WORK REQUEST
In the data below, locate the line containing "ALS-FRS_3, 439: 30 -> 41" and the line containing "TV, 2017-08-09: 727000 -> 958000", then retype both and everything between them exactly. Pictures are not part of the copy.

EXCERPTED DATA
----------
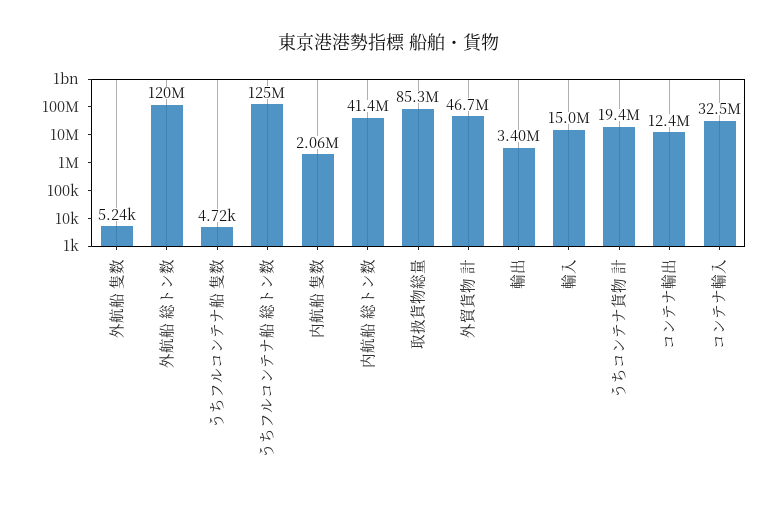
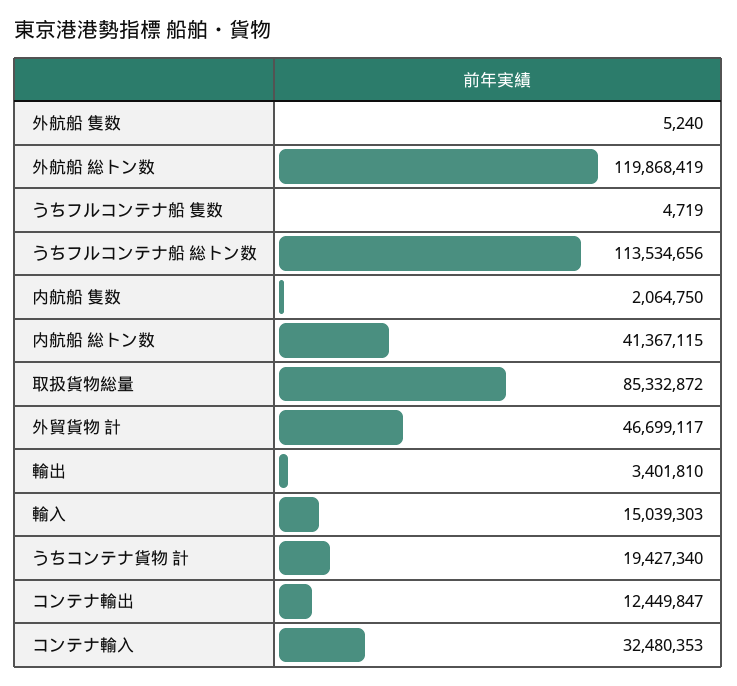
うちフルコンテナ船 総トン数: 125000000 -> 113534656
----------
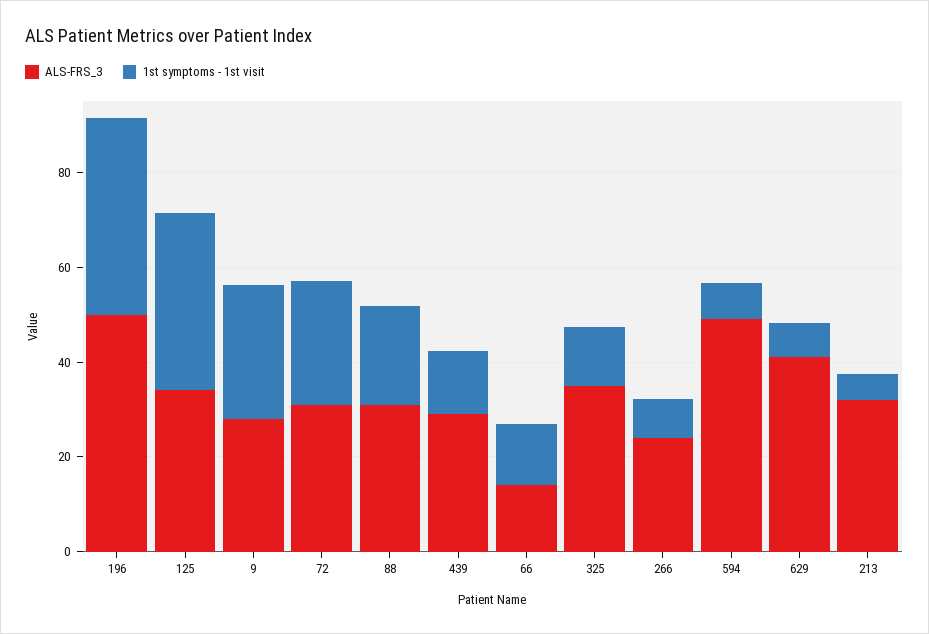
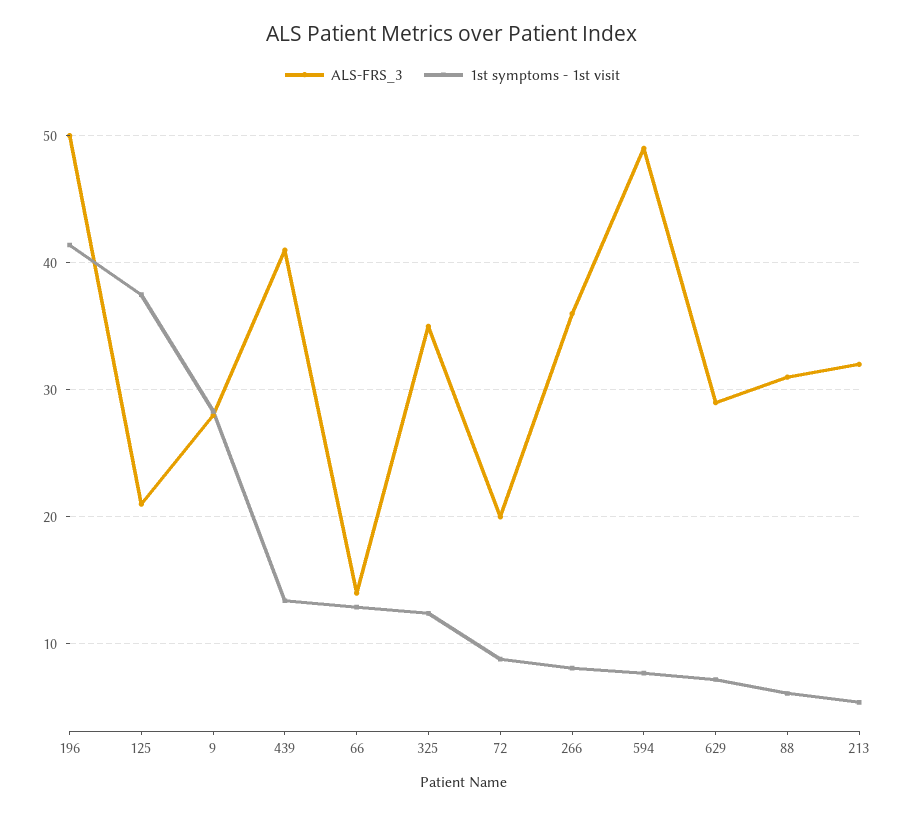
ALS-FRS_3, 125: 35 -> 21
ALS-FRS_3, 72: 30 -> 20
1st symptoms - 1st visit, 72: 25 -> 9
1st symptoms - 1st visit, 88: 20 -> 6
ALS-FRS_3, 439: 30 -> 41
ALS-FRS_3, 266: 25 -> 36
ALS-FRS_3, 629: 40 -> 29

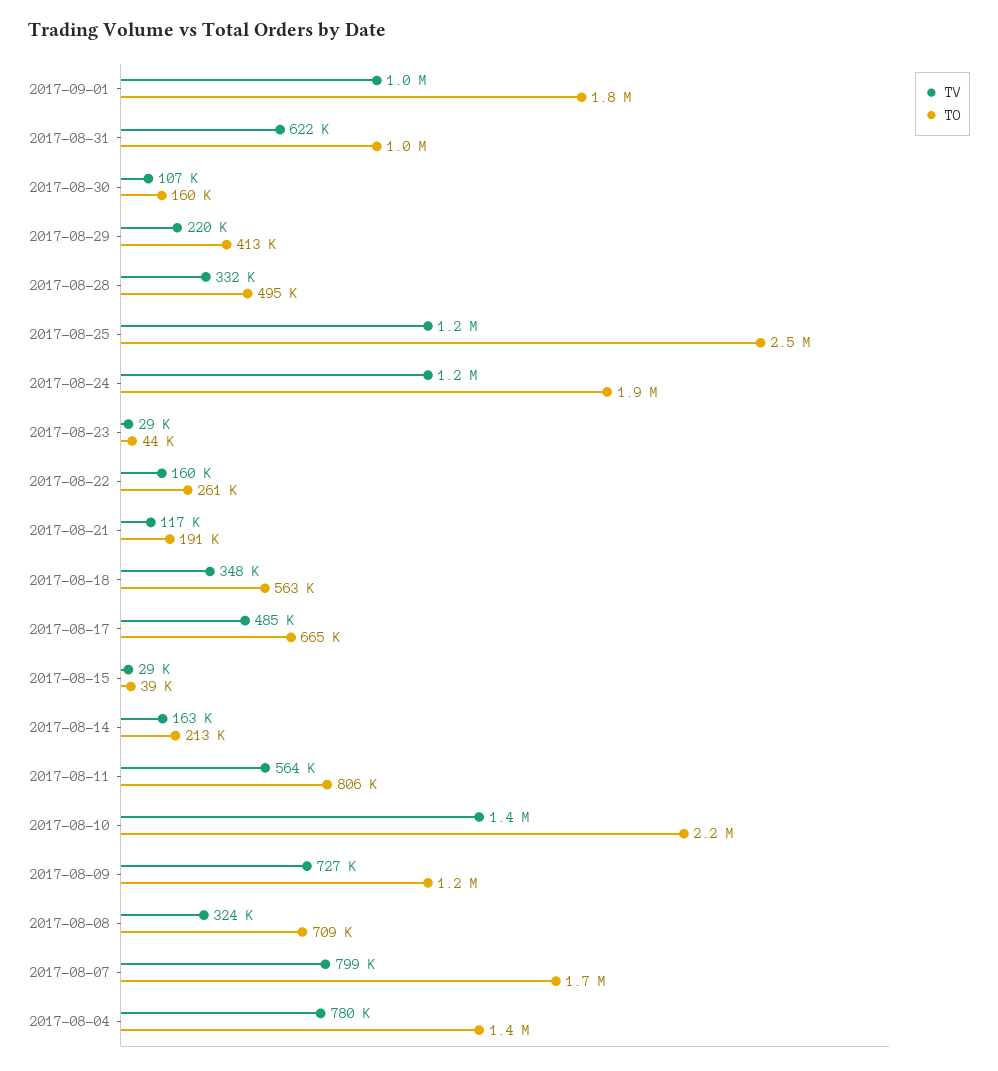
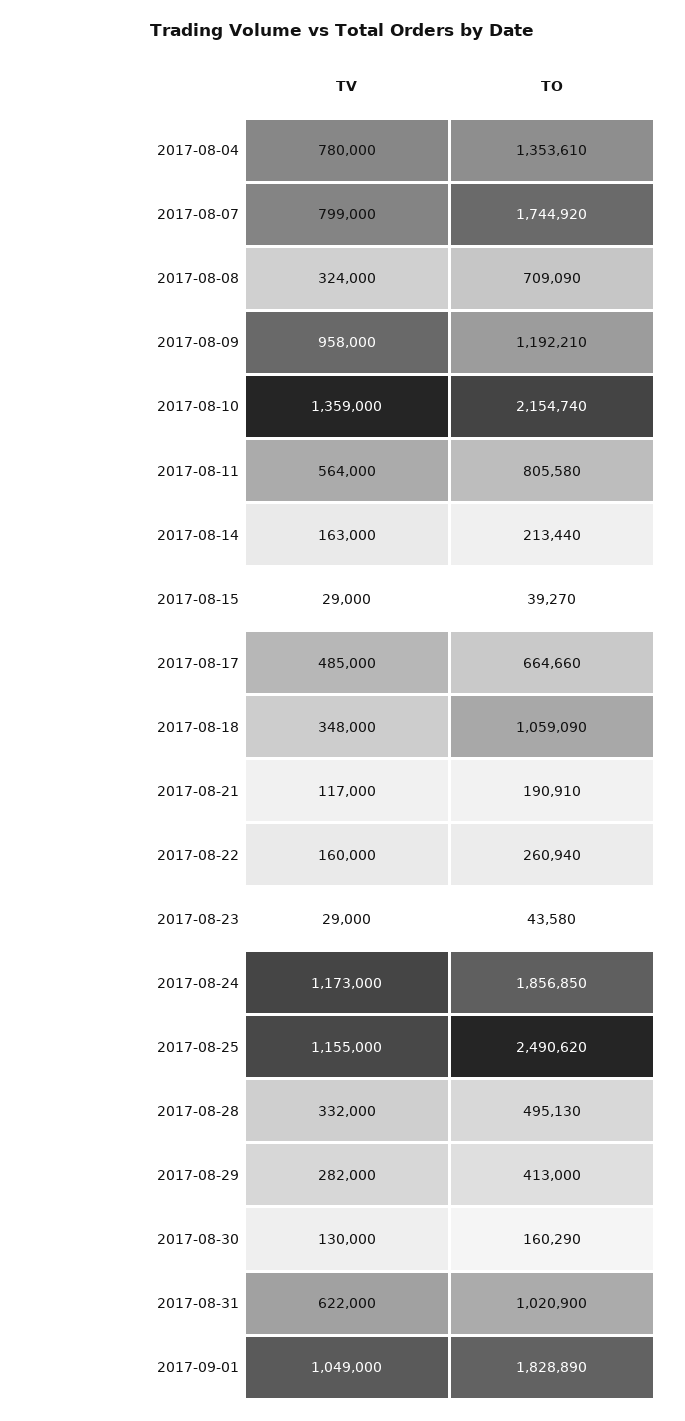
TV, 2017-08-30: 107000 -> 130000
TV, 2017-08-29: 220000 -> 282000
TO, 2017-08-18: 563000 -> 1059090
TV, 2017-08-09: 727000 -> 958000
----------
OUTPUT FOR THIS EXERCISE
ALS-FRS_3, 439: 30 -> 41
ALS-FRS_3, 266: 25 -> 36
ALS-FRS_3, 629: 40 -> 29

TV, 2017-08-30: 107000 -> 130000
TV, 2017-08-29: 220000 -> 282000
TO, 2017-08-18: 563000 -> 1059090
TV, 2017-08-09: 727000 -> 958000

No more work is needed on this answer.